Venture capitalist John Doerr, and his wife, Ann (both pictured above on Stanford's Inner Quad), have given $1.1 billion to Stanford University, to set up a new school on the campus that will be devoted to the study of climate change and its solutions.
This "Climate School," as both the San Jose Mercury News and the San Francisco Chronicle have called it, will officially be named the "Doerr School of Sustainability." Incidentally, this is not our nation's first "Climate School." Columbia University also has one, and Columbia just calls it the "Columbia Climate School." As far as I can tell, there weren't any billion-dollar donors around when Columbia set up its program, which probably explains why plain-old "Climate School" was good enough for Columbia.
I think it is a very good thing that our best institutions of higher education are now trying to focus on the need to combat global warming and the associated climate changes that are putting human civilization - and tens of thousands of living species - in extreme peril. Anyone reading one or more of my recent blog postings - like the one you can read by clicking this link - would certainly know this.
So, thank you John and Ann Doerr - but with a significant footnote! Providing economic resources to have the "best and the brightest" of our educators work on ways to avoid the global warming catastrophe that we can so plainly see coming is definitely a good thing. What is NOT so good is the proposal to accept financial support and contributions from the fossil fuel industry. According to an opinion column published in The Stanford Daily, that is exactly what is happening.
I have another comment about Stanford's new "Climate School" curriculum, too. Here is what The San Francisco Chronicle says about that, in the news story linked above:
The School of Sustainability will open Sept. 1 with 90 Stanford faculty coming from other departments with 60 positions to be added later, the university said. The initial push will be in four areas: energy systems, climate, sustainable development and environmental justice.
The first students will come over from the existing school of earth sciences, which will be folded into the new school, along with its faculty.
Undergraduates may declare majors in disciplines to include the oceans, civil and environmental engineering, climate science, and global and environmental policy. There will be an undergraduate bachelor of science degree along with master’s and doctorate degrees. The first degrees will be conferred in June 2023.
It appears to me that Stanford and the Doerrs are treating the global warming problem as, mainly, a "technical" problem, a problem that can be achieved by working on "the science," with efforts aimed, mainly, at "engineering" solutions.
I would like to suggest that this is an inadequate way to approach the global warming problem, which is a "human" problem even more than it is a scientific or engineering problem. Where are the faculty from education, sociology, philosophy, history, economics, literature, anthropology, psychology, religion, and politics?

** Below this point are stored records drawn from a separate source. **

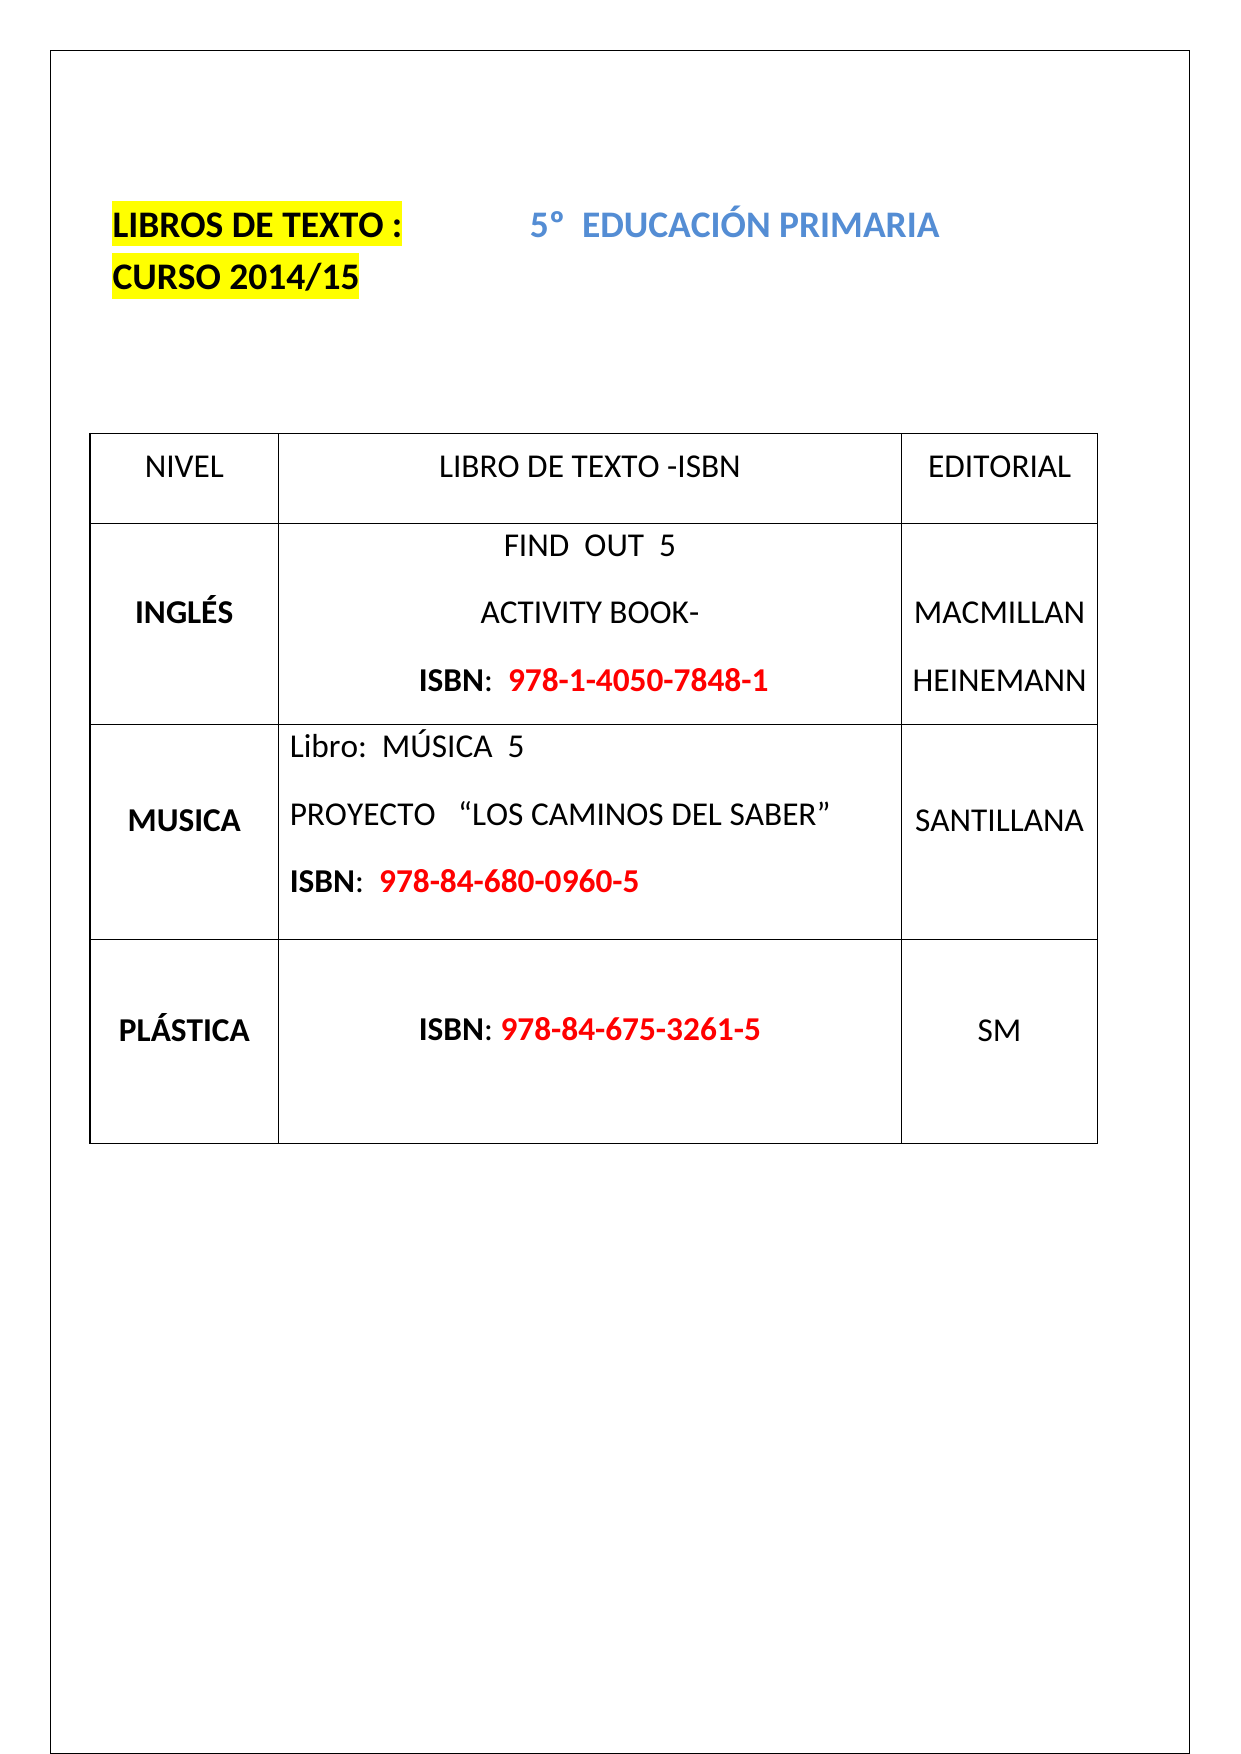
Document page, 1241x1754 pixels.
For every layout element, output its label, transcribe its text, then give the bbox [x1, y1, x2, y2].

table_cell PLÁSTICA [91, 940, 278, 1143]
table_cell SANTILLANA [902, 725, 1097, 939]
table_cell ISBN: 978-84-675-3261-5 [279, 940, 901, 1143]
table_cell SM [902, 940, 1097, 1143]
table_cell FIND OUT 5 ACTIVITY BOOK- ISBN: 978-1-4050-7848-1 [279, 524, 901, 724]
table_cell MUSICA [91, 725, 278, 939]
table_header LIBRO DE TEXTO -ISBN [279, 434, 901, 522]
table_header EDITORIAL [902, 434, 1097, 522]
table_cell MACMILLAN HEINEMANN [902, 524, 1097, 724]
table_cell Libro: MÚSICA 5 PROYECTO “LOS CAMINOS DEL SABER” ISBN: 978-84-680-0960-5 [279, 725, 901, 939]
table_header NIVEL [91, 434, 278, 522]
table_cell INGLÉS [91, 524, 278, 724]
text LIBROS DE TEXTO : 5º EDUCACIÓN PRIMARIA CURSO 2014/15 [112, 201, 1128, 299]
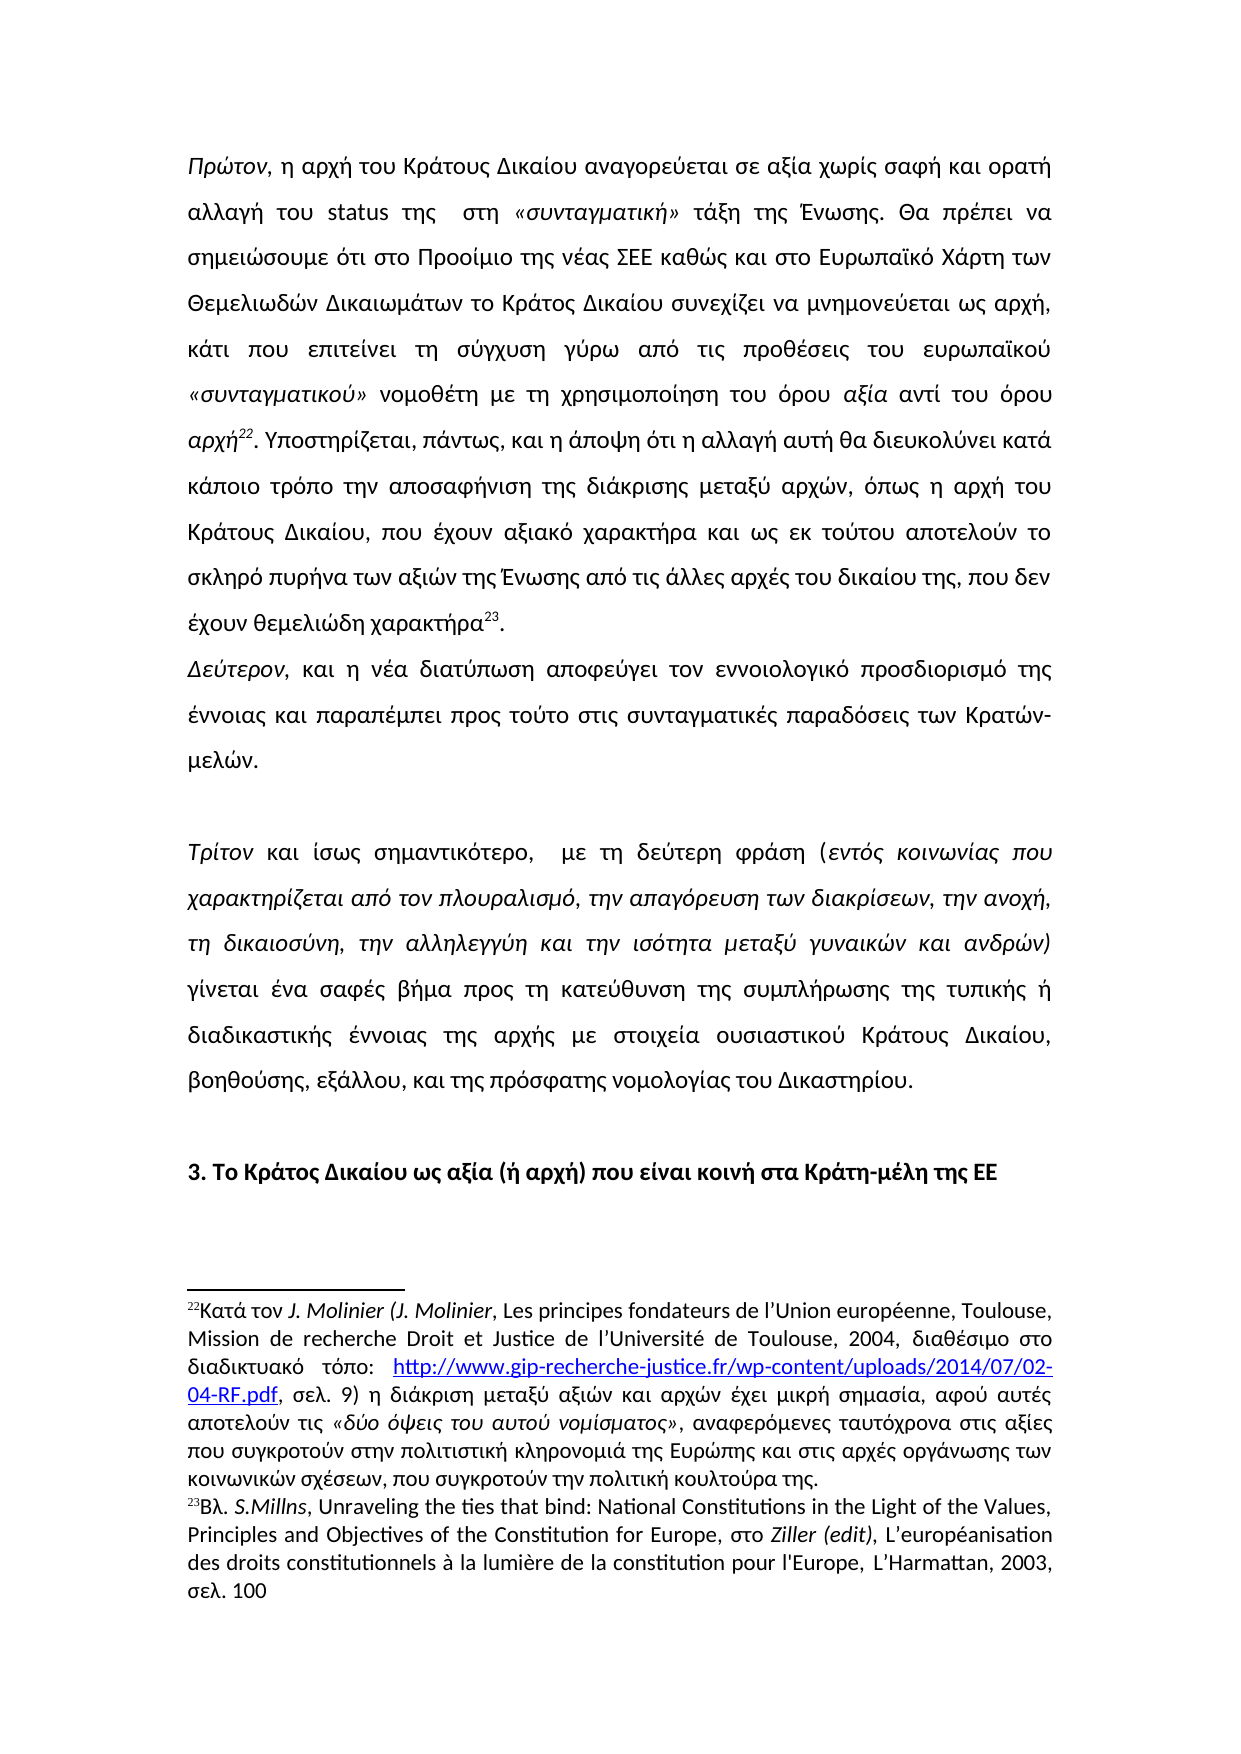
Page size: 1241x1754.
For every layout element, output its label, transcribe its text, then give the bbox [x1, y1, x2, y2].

text Τρίτον και ίσως σημαντικότερο, με τη δεύτερη φράση (εντός κοινωνίας που χαρακτηρίζεται από τον πλουραλισμό, την απαγόρευση των διακρίσεων, την ανοχή, τη δικαιοσύνη, την αλληλεγγύη και την ισότητα μεταξύ γυναικών και ανδρών) γίνεται ένα σαφές βήμα προς τη κατεύθυνση της συμπλήρωσης της τυπικής ή διαδικαστικής έννοιας της αρχής με στοιχεία ουσιαστικού Κράτους Δικαίου, βοηθούσης, εξάλλου, και της πρόσφατης νομολογίας του Δικαστηρίου. [187, 836, 1053, 1095]
text 3. Το Κράτος Δικαίου ως αξία (ή αρχή) που είναι κοινή στα Κράτη-μέλη της ΕΕ [187, 1156, 1053, 1187]
text Πρώτον, η αρχή του Κράτους Δικαίου αναγορεύεται σε αξία χωρίς σαφή και ορατή αλλαγή του status της στη «συνταγματική» τάξη της Ένωσης. Θα πρέπει να σημειώσουμε ότι στο Προοίμιο της νέας ΣΕΕ καθώς και στο Ευρωπαϊκό Χάρτη των Θεμελιωδών Δικαιωμάτων το Κράτος Δικαίου συνεχίζει να μνημονεύεται ως αρχή, κάτι που επιτείνει τη σύγχυση γύρω από τις προθέσεις του ευρωπαϊκού «συνταγματικού» νομοθέτη με τη χρησιμοποίηση του όρου αξία αντί του όρου αρχή. Υποστηρίζεται, πάντως, και η άποψη ότι η αλλαγή αυτή θα διευκολύνει κατά κάποιο τρόπο την αποσαφήνιση της διάκρισης μεταξύ αρχών, όπως η αρχή του Κράτους Δικαίου, που έχουν αξιακό χαρακτήρα και ως εκ τούτου αποτελούν το σκληρό πυρήνα των αξιών της Ένωσης από τις άλλες αρχές του δικαίου της, που δεν έχουν θεμελιώδη χαρακτήρα. [187, 150, 1053, 638]
text Δεύτερον, και η νέα διατύπωση αποφεύγει τον εννοιολογικό προσδιορισμό της έννοιας και παραπέμπει προς τούτο στις συνταγματικές παραδόσεις των Κρατών-μελών. [187, 653, 1053, 775]
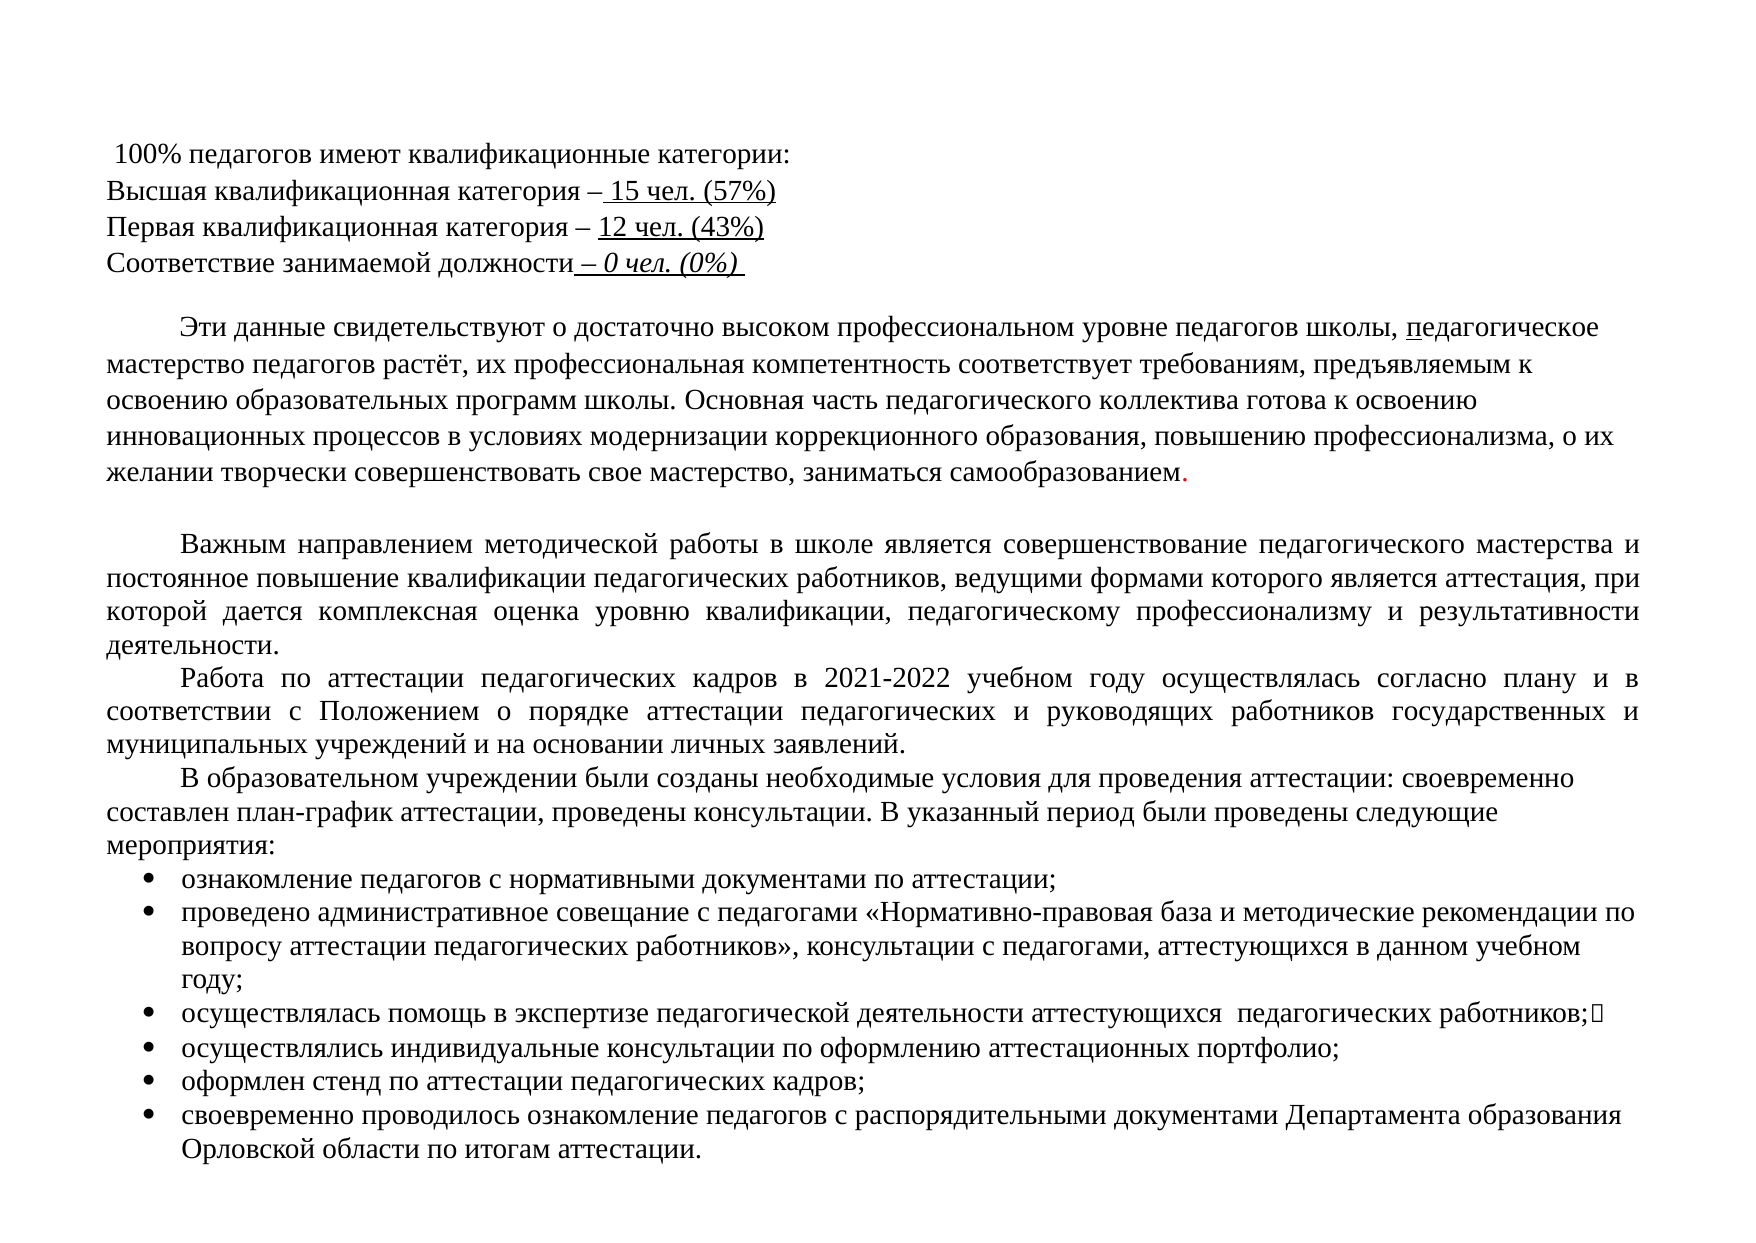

We will not be able to "engineer" ourselves out of the crisis we have created. We are going to have to transform how we conduct ourselves as human beings, in the face of the climate crisis we have brought down upon both the human and natural worlds. Engineers and scientists are needed, certainly, but those in the humanities and social sciences must be called to the task, as well. The crisis we face is truly an "all hands on deck" situation. We need a fully "interdisciplinary" approach.
Ultimately, what we most need is a type of "metanoia," a complete transformation of all of our expectations. Our current ecological footprints are several Earths over the limit (the limit is one). We won't be able to survive the coming catastrophe unless we can "do the math."
In this case, however, "doing the math" is not a problem for engineers, it is a human problem. That makes it, also, a spiritual problem, and (let me make it clear) a POLITICAL problem.
Ultimately, we are totally dependent on the World of Nature (that is the "one" world that the earth sciences students know about).
Most immediately, however, we live in a political world, and our key challenge is the political one, not the engineering one.